Esto es una falta de respeto a todos los artistas boricuas que vivimos y creamos reggaeton porque es nuestra herencia cultural y nos rodea día a día. Puerto Rico es el centro y la cuna del reggaeton y JBalvin (un extranjero que hace música pop) no dicta el éxito de nuestro arte
— Ana Fockin' Macho! (@tocamimadera) January 15, 2023
On the other hand, Twitter user @eljadeanteed said sent out a tweet somewhat agreeing with Medrano. (The tweet has been roughly translated from Spanish.)
“You are partly right, brother. With the Trap era, Reggaeton declined a lot and it was J Balvin who brought perreo to the streets and that was when he began to have his greatest moment! J Balvin brought many things to the game, he helped the industry.”
En parte tienes razón hermano. Cuando la época del Trap el Reggaeton decayó mucho y fue J Balvin sacando Reggaeton que trajo perreo para la calle y fue cuando empezó a tener su mayor momento! J Balvin trajo muchas cosas al juego, ayudo a la industria.
— ᴰᴵᴱᴳᴼ (@eljadeanteed) January 15, 2023
Shortly after, Medrano tweeted a response to the massive criticism he was receiving from his original tweet. “The sheep of hate are the most manipulable humans in the world, obviously this tweet was for you. Welcome to your eternity, you will never get here… I don’t see a single interesting person who is commenting something negatively… Keep drowning in your own flames.”

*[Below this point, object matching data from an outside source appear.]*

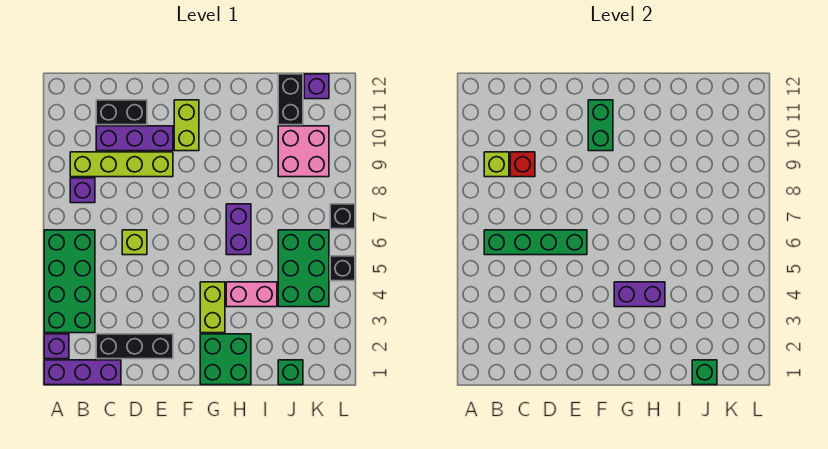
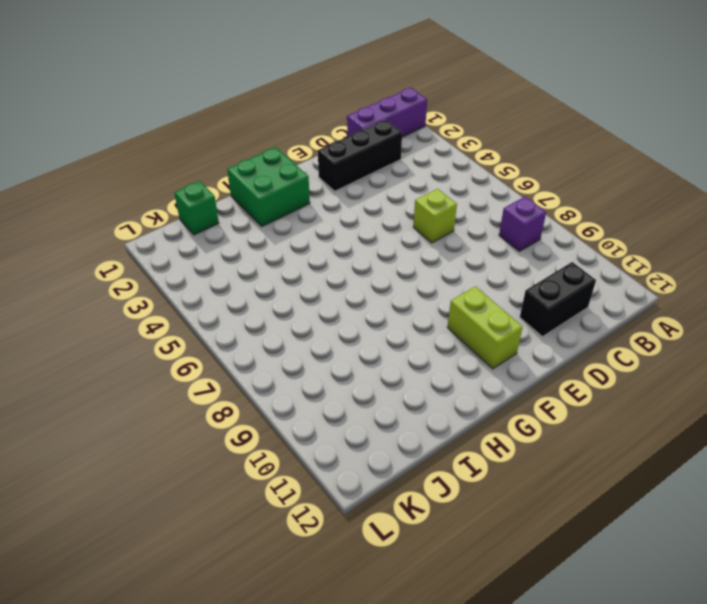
none -> purple 1x1 brick [44,334,69,359]
none -> green 2x4 brick [44,230,95,333]
none -> lime 1x4 brick [70,152,173,177]

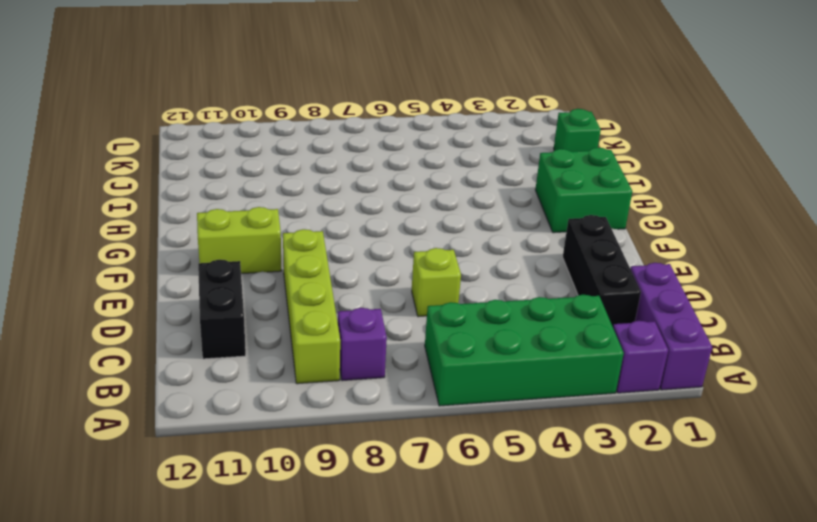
none -> purple 1x3 brick [96,126,173,151]
none -> lime 1x2 brick [200,282,225,333]
none -> pink 1x2 brick [226,282,277,307]

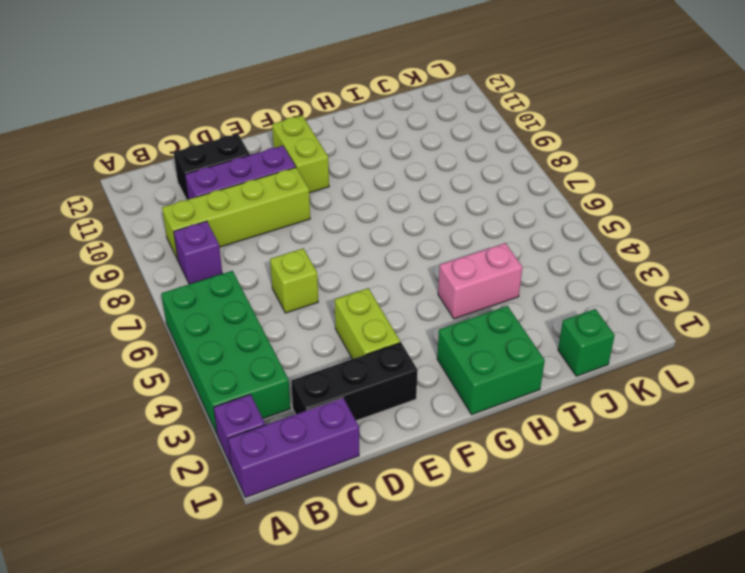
lime 1x2 brick [335,288,400,359] -> lime 1x2 brick moved to [200,282,225,333]
none -> purple 1x2 brick [226,204,251,255]
none -> green 2x3 brick [278,230,329,307]
none -> pink 2x2 brick [278,126,329,177]

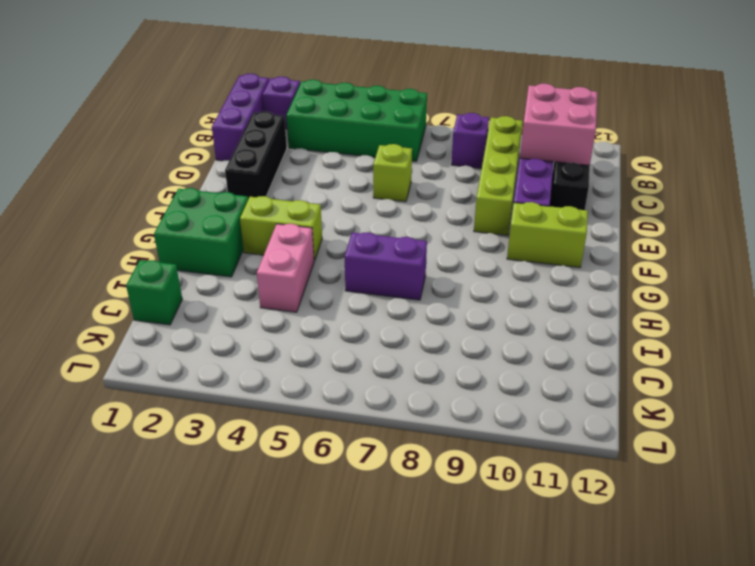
pink 2x2 brick [520,84,597,165] -> pink 2x2 brick moved to [278,126,329,177]
none -> green 2x3 brick [278,230,329,307]
none -> black 1x2 brick [278,74,303,125]
none -> purple 1x1 brick [304,74,329,99]

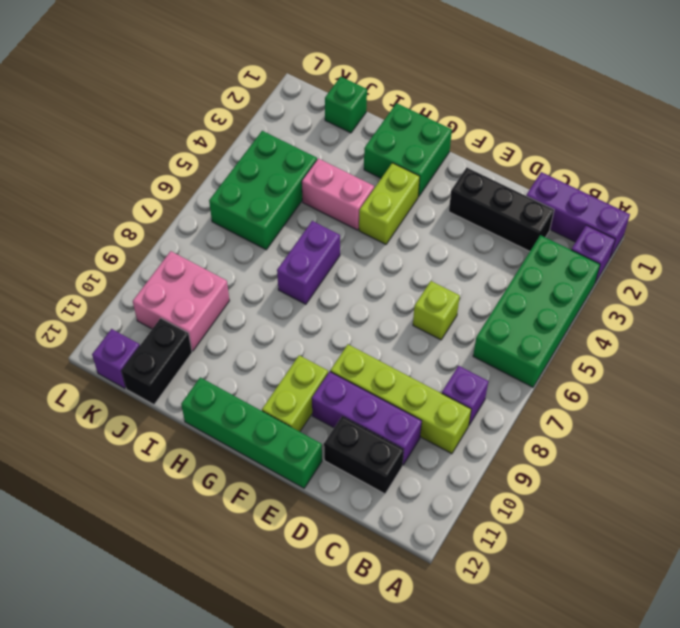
green 1x4 brick [181,377,322,488] -> green 1x4 brick moved to [484,230,587,255]
none -> black 1x1 brick [330,256,355,281]
none -> black 1x1 brick [330,204,355,229]
none -> lime 1x1 brick [484,152,509,177]

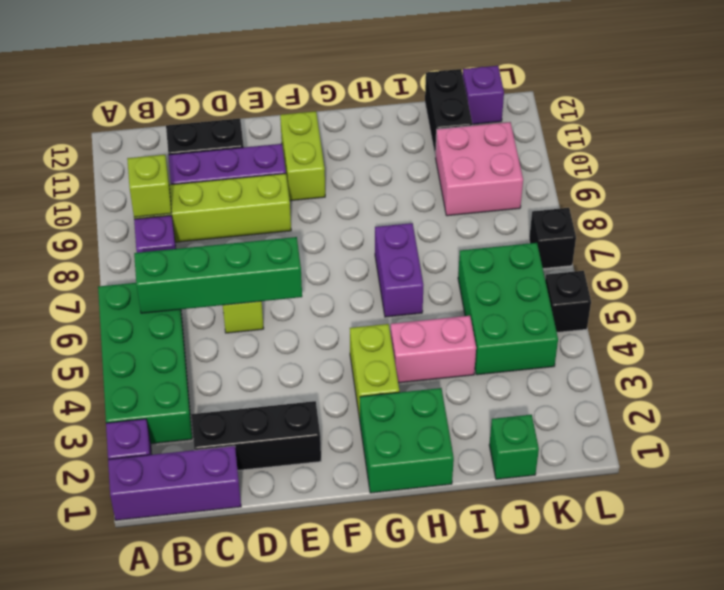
none -> red 1x1 brick [510,152,535,177]
none -> green 1x2 brick [588,100,613,151]
none -> purple 1x2 brick [614,282,665,307]

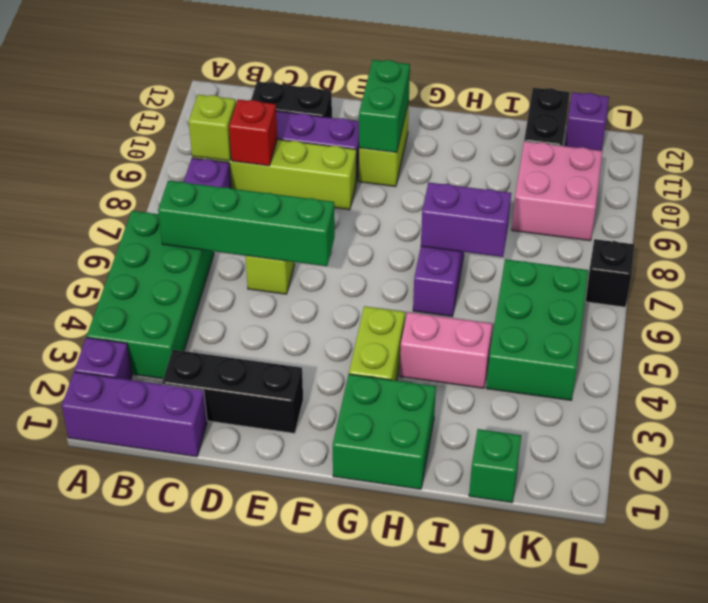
purple 1x2 brick [421,182,511,257] -> purple 1x2 brick moved to [614,282,665,307]
none -> black 1x1 brick [330,256,355,281]
none -> green 1x1 brick [692,360,717,385]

Los borregos del hate son los humanos más manipulables del mundo, obvio este tuit era para uds, bienvenidos a su eternidad, uds nunca van a llegar aquí… No veo una sola persona interesante comentando algo negativo… Sigan ahogándose en la hoguera de su propio ardor… 😂
— Eterno (@manuelmedrano) January 15, 2023
Medrano’s tweet caught the eye of the Puerto Rican entertainer, Chente Ydrach, who recently released a new podcast episode where he discussed the matter with Scoffield, commonly known as Realengo. They both talked about what the Colombian singer meant to say while unpacking the tweet. Realengo, the self-proclaimed “inflowencer,” recognized that J Balvin is not the one who founded reggaeton.

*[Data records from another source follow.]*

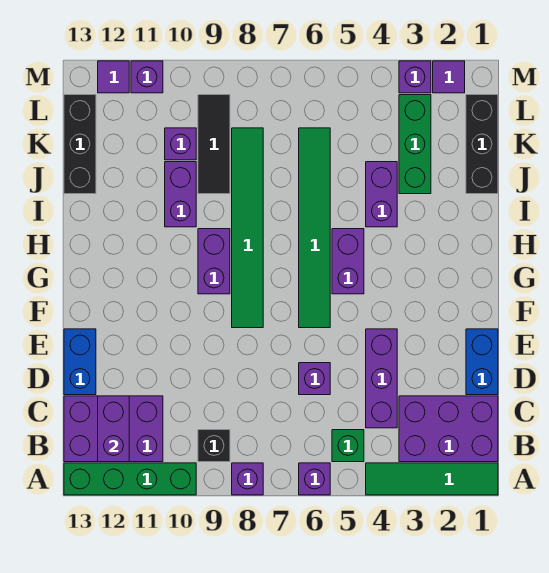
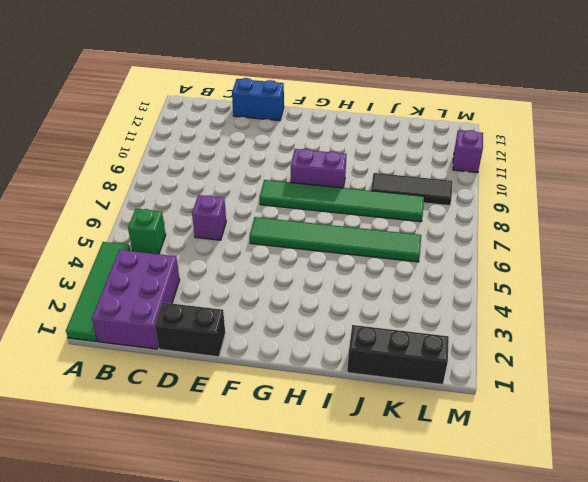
black 1x2 brick [155,303,225,357] -> blue 1x2 brick [466,329,498,395]
none -> purple 1x1 brick [299,463,330,495]
none -> purple 1x1 brick [232,463,263,495]
none -> green 1x4 brick [64,463,196,495]

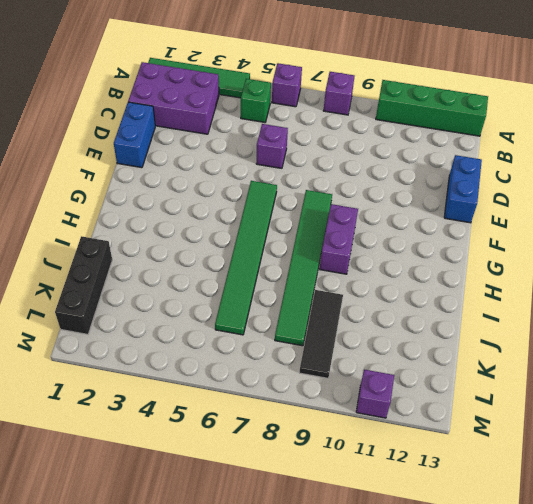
none -> black 1x1 brick [198,430,230,462]
none -> purple 2x3 brick [64,396,163,462]
none -> purple 1x3 brick [366,329,397,428]

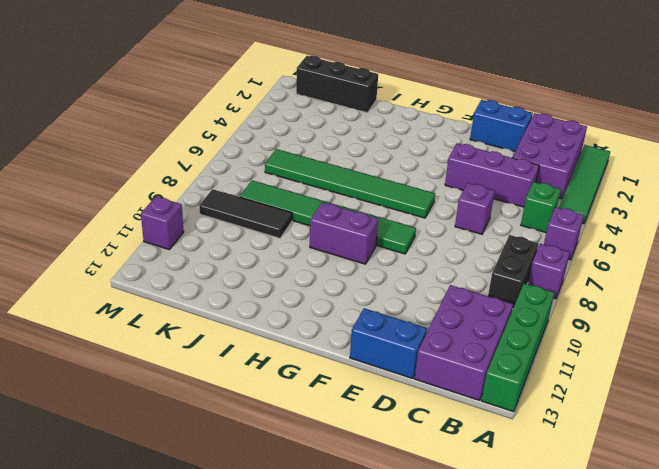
black 1x2 brick [488,235,538,309] -> black 1x1 brick [198,430,230,462]
none -> purple 1x2 brick [332,229,364,294]
none -> purple 1x2 brick [366,162,397,227]
none -> purple 1x2 brick [165,162,196,227]

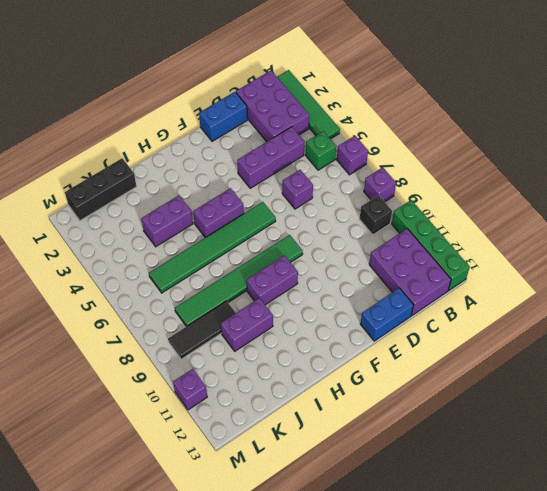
none -> green 1x3 brick [399,95,431,194]
none -> black 1x3 brick [64,95,96,194]
none -> purple 1x1 brick [165,128,196,160]

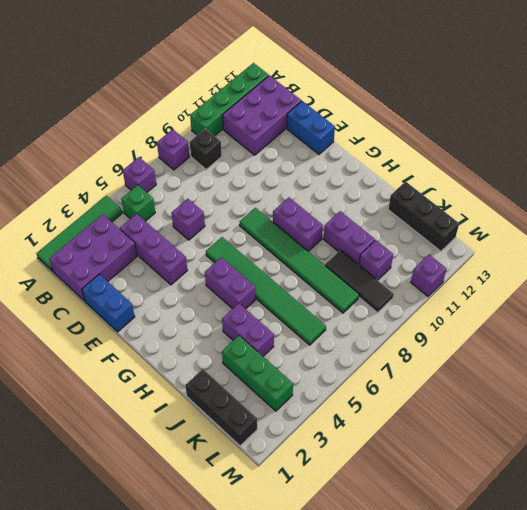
none -> purple 1x1 tile [433,61,465,93]
none -> purple 1x1 brick [399,61,431,93]
none -> purple 1x1 tile [98,61,129,93]

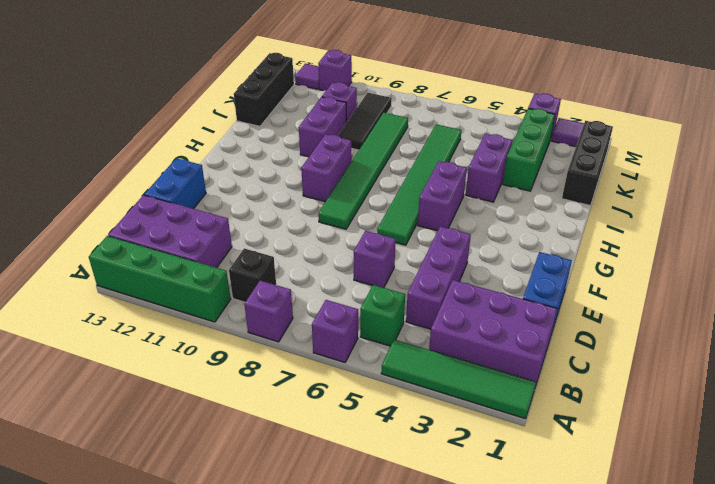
none -> purple 1x2 brick [98,396,129,462]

However, he said it was important to understand how J Balvin allowed reggaeton to enter the mainstream industry – at least in recent years. Regardless, he thinks that even if Balvin wouldn’t have been at the forefront of this modern transformation, reggaeton would have survived – it wouldn’t have died as Medrano tweeted a few days ago. He also credits Colombian reggaeton artists for making reggaeton more appealing to the pop world, hence spearheading a transformation of reggaeton.
The roots of reggaeton
It is important to have this discourse because it’s another opportunity to remind the world of the roots of reggaeton. Reggaeton is inherently Afro. Its beginning is intertwined with the infectious kick drum rhythm, which traveled to Jamaica. Thus, adopting subtle reggae vibes into it. It then made its way to Panama, where greats such as El General, El Chombo, and Renato are from. Not giving credit where credit is due is a form of erasure, and in this case, erasure of the Afro-Latine community in the music industry.
It is true, Daddy Yankee and Nicky Jam popularized reggaeton in the early 2000s, but let’s not forget who forged their path.
J Balvin has yet to respond to Medrano’s tweet – and we doubt he will.